Authors :
Presenting Author: Guoping Ren, MD – Beijing Tiantan Hospital, Capital Medical University
Shengsong Wang, PhD – Beijing Tiantan Hospital, Capital Medical University
Yueqian Sun, PhD – Beijing Tiantan Hospital
Tao Cui, PhD – Beijing Tiantan Hospital, Capital Medical University
Ruijuan Lv, MD, PhD – Beijing Tiantan Hospital, Capital Medical University; China National Clinical Research Center for Neurological Diseases
Weixiong Shi, PhD – Beijing Tiantan Hospital, Capital Medical University
Jiechuan Ren, MD – Department of Neurology, Beijing Tiantan Hospital, Capital Medical University
Chunqing Yang, PhD – Beijing Tiantan Hospital, Capital Medical University
Chao Chen, PhD – Beijing Tiantan Hospital, Capital Medical University
Zhimei Li, MD – Department of Neurology, Beijing Tiantan Hospital, Capital Medical University, China
Maomao Liu, PhD – Beijing Tiantan Hospital, Capital Medical University
Xiaoqiu Shao, MD – Beijing Tiantan Hospital
Qun Wang, MD – Department of Neurology, Beijing Tiantan Hospital, Capital Medical University, China
Rationale: Dehydrodolichol diphosphate synthase (
DHDDS, MIM*608172) gene variation can cause retinitis pigmentosa and congenital glycosylation disorders, as well as, progressive myoclonic epilepsy, developmental epileptic encephalopathy, Parkinson's syndrome and other neurological diseases. The purpose of this study was to summarize the clinical characteristics of
DHDDS mutation-related neurological diseases, and to improve the recognition for the diagnosis and treatment of the neurological diseases caused by this mutation.
Methods: Patients with pathogenic or likely pathogenic
DHDDS gene mutation in the Epilepsy Center of Beijing Tiantan Hospital, Capital Medical University from 2021 to 2023 were included. PubMed database was used to search the relevant literatures. Clinical characteristics of all patients were summarized.
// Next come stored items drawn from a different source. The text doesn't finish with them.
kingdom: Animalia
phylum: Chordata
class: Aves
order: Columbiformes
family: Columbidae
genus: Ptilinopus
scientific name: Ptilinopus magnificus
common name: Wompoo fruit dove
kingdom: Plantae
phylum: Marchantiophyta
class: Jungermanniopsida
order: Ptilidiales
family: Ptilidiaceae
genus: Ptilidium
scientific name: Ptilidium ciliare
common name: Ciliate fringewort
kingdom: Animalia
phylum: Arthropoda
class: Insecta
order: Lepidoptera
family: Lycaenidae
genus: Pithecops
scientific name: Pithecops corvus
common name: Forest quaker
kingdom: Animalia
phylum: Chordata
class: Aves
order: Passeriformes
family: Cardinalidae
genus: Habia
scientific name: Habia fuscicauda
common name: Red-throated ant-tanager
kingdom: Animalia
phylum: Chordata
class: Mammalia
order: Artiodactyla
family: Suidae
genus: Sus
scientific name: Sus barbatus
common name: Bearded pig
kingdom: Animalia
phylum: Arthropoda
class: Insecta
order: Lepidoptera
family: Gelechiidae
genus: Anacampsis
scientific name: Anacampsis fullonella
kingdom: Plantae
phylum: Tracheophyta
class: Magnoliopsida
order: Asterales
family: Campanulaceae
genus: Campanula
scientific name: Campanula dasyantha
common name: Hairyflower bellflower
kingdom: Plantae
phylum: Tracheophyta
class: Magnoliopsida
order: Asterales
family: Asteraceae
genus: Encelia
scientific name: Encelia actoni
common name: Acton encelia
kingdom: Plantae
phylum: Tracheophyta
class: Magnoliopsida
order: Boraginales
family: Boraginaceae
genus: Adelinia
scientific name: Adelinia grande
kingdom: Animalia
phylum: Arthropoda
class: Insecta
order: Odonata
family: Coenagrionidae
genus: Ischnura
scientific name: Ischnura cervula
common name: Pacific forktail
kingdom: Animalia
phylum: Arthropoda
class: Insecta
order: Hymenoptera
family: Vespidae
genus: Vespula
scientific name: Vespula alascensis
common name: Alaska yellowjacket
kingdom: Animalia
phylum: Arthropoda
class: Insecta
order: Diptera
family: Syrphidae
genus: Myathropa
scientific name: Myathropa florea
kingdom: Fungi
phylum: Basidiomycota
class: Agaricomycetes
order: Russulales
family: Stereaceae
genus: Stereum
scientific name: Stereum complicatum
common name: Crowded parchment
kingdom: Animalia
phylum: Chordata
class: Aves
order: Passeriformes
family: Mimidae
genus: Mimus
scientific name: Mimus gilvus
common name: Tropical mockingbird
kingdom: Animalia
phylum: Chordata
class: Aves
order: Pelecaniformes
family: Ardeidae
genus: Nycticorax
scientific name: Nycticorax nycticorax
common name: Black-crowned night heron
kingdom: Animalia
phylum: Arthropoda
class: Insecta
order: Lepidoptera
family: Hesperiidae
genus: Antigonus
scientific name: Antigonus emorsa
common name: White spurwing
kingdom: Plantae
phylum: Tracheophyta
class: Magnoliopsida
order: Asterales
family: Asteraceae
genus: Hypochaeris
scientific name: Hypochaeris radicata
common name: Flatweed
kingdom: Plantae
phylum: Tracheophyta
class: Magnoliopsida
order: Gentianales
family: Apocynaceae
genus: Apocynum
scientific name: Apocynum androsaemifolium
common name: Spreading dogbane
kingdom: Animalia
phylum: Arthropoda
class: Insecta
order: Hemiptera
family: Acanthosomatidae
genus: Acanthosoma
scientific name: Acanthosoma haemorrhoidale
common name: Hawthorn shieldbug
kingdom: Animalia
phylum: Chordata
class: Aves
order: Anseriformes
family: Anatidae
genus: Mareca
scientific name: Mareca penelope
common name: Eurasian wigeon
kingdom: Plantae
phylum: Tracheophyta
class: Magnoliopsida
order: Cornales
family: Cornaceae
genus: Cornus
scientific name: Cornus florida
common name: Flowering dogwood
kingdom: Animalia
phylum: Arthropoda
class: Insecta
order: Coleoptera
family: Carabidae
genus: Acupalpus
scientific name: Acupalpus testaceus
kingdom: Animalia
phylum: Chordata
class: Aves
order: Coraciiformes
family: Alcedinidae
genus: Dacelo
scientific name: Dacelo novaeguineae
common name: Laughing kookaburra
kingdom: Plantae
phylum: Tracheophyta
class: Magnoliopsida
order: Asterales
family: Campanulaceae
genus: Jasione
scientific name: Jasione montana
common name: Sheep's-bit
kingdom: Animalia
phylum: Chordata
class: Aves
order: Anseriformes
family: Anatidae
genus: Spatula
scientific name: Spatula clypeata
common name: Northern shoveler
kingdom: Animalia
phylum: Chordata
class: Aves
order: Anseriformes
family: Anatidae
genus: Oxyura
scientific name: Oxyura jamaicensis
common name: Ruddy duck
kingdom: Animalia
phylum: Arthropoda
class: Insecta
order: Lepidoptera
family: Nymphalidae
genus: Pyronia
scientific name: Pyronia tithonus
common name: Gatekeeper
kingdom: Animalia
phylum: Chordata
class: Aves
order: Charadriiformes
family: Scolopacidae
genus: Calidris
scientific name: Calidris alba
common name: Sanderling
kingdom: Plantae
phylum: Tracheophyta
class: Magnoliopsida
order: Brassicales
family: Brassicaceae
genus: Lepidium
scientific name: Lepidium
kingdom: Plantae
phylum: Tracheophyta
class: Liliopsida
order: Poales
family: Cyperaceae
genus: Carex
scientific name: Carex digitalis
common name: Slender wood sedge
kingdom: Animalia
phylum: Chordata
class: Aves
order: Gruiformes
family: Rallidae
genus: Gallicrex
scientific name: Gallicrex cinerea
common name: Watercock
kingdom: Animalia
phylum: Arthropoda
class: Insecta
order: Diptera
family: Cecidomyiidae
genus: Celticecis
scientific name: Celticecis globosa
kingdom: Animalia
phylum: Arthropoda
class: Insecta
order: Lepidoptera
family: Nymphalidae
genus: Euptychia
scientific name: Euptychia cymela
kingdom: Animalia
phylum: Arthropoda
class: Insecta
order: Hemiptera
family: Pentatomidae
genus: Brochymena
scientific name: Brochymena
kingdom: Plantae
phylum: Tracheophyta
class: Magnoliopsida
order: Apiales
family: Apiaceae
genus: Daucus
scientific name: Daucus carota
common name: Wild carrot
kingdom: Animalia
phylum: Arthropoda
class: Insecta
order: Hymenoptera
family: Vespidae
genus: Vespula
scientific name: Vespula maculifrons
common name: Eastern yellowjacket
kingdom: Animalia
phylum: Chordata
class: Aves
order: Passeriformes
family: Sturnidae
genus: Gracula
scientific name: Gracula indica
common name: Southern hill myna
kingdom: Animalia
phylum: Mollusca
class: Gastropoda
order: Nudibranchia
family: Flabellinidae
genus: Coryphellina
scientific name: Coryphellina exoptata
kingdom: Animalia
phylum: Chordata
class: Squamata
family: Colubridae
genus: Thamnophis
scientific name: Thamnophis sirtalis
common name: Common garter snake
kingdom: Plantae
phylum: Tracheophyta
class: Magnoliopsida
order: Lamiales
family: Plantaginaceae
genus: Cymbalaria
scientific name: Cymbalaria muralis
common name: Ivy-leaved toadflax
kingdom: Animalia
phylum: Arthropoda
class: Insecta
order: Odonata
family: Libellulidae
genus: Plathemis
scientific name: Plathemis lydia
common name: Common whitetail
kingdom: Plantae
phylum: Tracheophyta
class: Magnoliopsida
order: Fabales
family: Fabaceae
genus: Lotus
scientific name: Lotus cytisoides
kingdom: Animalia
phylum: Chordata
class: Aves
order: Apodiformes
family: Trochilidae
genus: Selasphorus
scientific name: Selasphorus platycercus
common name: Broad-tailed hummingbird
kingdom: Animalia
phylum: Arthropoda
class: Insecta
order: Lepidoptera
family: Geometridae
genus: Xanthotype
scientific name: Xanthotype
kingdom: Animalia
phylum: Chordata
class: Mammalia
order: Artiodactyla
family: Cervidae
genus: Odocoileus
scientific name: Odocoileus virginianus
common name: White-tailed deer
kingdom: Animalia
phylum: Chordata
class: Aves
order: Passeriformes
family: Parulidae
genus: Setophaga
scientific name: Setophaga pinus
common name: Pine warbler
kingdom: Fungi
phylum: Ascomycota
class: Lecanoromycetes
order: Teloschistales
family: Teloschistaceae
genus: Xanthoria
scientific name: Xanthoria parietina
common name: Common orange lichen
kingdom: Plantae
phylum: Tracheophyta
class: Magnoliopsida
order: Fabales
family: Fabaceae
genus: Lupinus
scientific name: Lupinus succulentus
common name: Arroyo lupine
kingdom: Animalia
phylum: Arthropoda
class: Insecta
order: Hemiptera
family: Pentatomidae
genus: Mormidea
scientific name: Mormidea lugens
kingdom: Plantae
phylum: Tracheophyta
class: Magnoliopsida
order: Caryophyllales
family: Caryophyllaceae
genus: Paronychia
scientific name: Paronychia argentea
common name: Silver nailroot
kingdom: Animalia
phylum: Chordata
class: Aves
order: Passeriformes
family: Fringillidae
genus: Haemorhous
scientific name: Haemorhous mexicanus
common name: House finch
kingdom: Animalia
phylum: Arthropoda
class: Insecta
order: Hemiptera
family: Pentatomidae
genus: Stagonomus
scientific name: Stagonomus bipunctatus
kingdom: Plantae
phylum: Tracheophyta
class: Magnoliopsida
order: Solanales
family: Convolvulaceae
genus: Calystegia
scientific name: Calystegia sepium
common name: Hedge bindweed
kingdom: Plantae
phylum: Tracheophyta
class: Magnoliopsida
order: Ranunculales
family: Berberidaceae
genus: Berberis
Results: Four patients in our hospital, including two from one family with an unreported variant of
DHDDS (c.623G >A, p.G208E), and 53 cases in the literatures were collected. Thirteen kinds of mutations have been founded, among which c.632G >A (p.R211Q) (n=20), c.110G >A (p.R37H) (n=11) and c.109C >T (p.R37C) (n=8) were the mostly reported. The most common clinical manifestations were epilepsy (n=49, 85.96%), intellectual disability (n= 44, 77.19%), tremor (n=39, 68.42%), global developmental delay (n=38, 66.67%), ataxia (n=35, 61.40%), and myoclonus (n= 30, 52.63%). The phenotype associated with the three most frequent variants detected in this study did not differ significantly in terms of age of disease onset, clinical presentation pattern or disease course.
Conclusions:
DHDDS gene variation can cause epilepsy, neurodevelopmental and movement disorders. Patients with developmental epileptic encephalopathy, progressive myoclonic epilepsy or movement disorder should pay attention to the screening of this gene.
Funding: The study was financially supported by
the
National Key R&D Program of China (2022YFC2503800 to QW), National Natural Science Foundation of China (81801280 to GR), Beijing Natural Science Foundation (L222033 to RL), the Capital Health Research and Development of Special Grants (2020-1-2013 to QW), the Beijing-Tianjin-Hebei Cooperative Basic Research Program (H2018206435 to QW).